SEATTLE - After 92,000 passengers tried out Seattle's new light rail line over the weekend for free, the first fare-paying commuters boarded trains Monday on the 14-mile line between downtown Seattle and Tukwila.
After a very light morning commute, the afternoon trains were mostly full. Many of the southbound passengers were heading to Sea-Tac Airport.
"Saw it on the news the last couple of days so we figured we'd take it and try it out," said one man, rolling his suitcase down the walkway.
Two women from Las Vegas saw the trains on test runs when they first arrived in Seattle.
"We saw it going the other way and we asked what that was and they said it was a new thing that's going to start Monday.

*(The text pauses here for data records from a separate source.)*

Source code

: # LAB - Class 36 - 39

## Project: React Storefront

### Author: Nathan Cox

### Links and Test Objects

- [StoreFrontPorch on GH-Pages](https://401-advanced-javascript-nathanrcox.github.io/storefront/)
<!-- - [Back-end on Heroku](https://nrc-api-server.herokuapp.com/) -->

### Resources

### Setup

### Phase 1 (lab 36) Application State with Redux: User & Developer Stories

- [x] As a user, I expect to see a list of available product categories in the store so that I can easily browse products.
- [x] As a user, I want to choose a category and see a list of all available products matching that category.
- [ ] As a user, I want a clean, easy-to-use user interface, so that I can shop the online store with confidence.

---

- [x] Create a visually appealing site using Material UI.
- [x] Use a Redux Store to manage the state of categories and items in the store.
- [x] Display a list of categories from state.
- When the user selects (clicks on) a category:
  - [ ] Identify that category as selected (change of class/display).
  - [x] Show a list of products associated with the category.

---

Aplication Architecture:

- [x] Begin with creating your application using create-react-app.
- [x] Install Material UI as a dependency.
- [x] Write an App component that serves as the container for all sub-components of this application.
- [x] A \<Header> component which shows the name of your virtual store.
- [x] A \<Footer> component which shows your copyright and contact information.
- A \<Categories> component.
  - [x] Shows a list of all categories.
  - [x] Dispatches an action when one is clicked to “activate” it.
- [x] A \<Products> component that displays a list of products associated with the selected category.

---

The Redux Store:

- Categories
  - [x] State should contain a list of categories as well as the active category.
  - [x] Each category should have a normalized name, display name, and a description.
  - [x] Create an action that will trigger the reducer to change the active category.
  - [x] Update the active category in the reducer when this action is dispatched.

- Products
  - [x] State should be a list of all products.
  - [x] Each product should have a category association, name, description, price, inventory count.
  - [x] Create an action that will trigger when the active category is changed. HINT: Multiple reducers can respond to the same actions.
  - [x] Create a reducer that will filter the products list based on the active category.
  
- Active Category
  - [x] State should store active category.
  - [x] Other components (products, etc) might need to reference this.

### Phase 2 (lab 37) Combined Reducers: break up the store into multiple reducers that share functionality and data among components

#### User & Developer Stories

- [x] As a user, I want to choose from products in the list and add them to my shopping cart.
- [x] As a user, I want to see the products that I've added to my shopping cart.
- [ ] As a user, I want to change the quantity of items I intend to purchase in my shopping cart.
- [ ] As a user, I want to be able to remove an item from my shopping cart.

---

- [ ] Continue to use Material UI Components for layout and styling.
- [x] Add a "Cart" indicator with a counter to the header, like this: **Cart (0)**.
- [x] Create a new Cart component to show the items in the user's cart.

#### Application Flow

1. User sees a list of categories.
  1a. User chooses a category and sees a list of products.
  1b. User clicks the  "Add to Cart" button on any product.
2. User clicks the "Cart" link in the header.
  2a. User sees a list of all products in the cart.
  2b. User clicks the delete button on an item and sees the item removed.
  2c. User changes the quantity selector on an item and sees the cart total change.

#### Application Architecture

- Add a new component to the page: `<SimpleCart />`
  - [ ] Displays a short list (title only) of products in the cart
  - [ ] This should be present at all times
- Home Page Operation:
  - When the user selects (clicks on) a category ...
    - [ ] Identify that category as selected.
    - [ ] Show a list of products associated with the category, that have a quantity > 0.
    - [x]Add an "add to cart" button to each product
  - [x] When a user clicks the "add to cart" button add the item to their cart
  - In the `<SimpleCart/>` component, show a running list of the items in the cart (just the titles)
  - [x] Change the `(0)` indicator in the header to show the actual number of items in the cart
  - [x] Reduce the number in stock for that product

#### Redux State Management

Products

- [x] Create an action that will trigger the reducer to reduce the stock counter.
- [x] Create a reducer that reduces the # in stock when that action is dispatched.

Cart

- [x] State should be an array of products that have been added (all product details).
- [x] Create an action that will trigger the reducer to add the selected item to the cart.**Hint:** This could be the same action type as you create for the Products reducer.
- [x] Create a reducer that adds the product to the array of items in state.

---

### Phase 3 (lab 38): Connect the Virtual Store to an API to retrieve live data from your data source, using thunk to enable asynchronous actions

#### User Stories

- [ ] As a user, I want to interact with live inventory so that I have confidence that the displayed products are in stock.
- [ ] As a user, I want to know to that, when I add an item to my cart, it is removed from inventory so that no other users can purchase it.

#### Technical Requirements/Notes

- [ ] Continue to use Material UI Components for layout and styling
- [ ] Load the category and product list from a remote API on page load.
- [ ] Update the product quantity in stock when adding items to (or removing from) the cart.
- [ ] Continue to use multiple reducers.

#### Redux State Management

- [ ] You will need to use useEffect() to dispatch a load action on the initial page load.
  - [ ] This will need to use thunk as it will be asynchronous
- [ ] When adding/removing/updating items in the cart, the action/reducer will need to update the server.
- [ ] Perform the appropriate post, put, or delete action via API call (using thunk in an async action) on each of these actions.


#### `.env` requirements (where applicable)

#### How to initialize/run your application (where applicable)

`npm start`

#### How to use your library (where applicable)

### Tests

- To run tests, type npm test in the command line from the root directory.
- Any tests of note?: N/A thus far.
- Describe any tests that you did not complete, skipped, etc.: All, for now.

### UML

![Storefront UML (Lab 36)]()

So we decided we're going to take it because it's history!" said one of them.
The 14-mile system from Westlake Mall to Tukwila stops just shy of Sea-Tac Airport, but a free shuttle bus takes passengers into the airport for now. Come December, trains will go directly into the terminal.
"I've been waiting about 25 years (for this)," says Sue Ledbetter. "So I'm happy to see they finally got a link to the airport."

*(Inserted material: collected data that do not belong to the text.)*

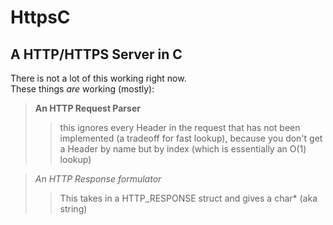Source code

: # HttpsC
## A HTTP/HTTPS Server in C
There is not a lot of this working right now.\
These things *are* working (mostly):
> **An HTTP Request Parser**
>> this ignores every Header in the request that has not been implemented (a tradeoff for fast lookup), because you don't get a Header by name but by index (which is essentially an O(1) lookup)

> *An HTTP Response formulator*
>> This takes in a HTTP_RESPONSE struct and gives a char* (aka string)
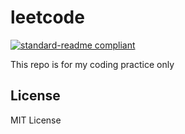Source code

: <!--
 * @Author: liziwei01
 * @Date: 2022-07-01 18:11:29
 * @LastEditors: liziwei01
 * @LastEditTime: 2022-07-02 04:25:45
 * @Description: file content
-->
# leetcode

[![standard-readme compliant](https://img.shields.io/badge/readme%20style-standard-brightgreen.svg?style=flat-square)](https://github.com/RichardLitt/standard-readme)

This repo is for my coding practice only

## License

MIT License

Fares range from $1.75 to $2.50. Riders buy tickets at vending machines or use pre-paid Orca smart cards. Bus passes and transfer slips are also recognized.
The first train left just after 5 a.m.
The $2.4 billion transit system officially opened Saturday. More than 51,000 people road the rails in the 10-hour service. On Sunday, there were 41,000 boardings in 8 hours.

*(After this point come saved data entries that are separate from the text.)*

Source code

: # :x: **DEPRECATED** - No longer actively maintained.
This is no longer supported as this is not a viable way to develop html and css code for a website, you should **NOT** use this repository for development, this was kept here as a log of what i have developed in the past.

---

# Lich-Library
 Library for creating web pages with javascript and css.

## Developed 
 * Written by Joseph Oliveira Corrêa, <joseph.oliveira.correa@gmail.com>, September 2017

Light rail carries riders 14 miles between Seattle and Tukwila, with several stops in between.
The opening of the line follows more than four decades of political and financial struggles over rail transit in Seattle.
Riders we spoke with are elated it's finally a reality.
"I think it definitely makes Seattle a world-class city... look forward to it actually expanding," said Jason Oliver.
Construction of the city's new mass transit system took five years and cost $2.3 billion. By the end of the year Sound Transit says light rail will reach Sea-Tac Airport.
By 2016, a $1.9 billion tunnel will reach the University of Washington. And voters have already approved spending $18 billion to extend lines to suburban stops in Lynnwood, Federal Way and Redmond.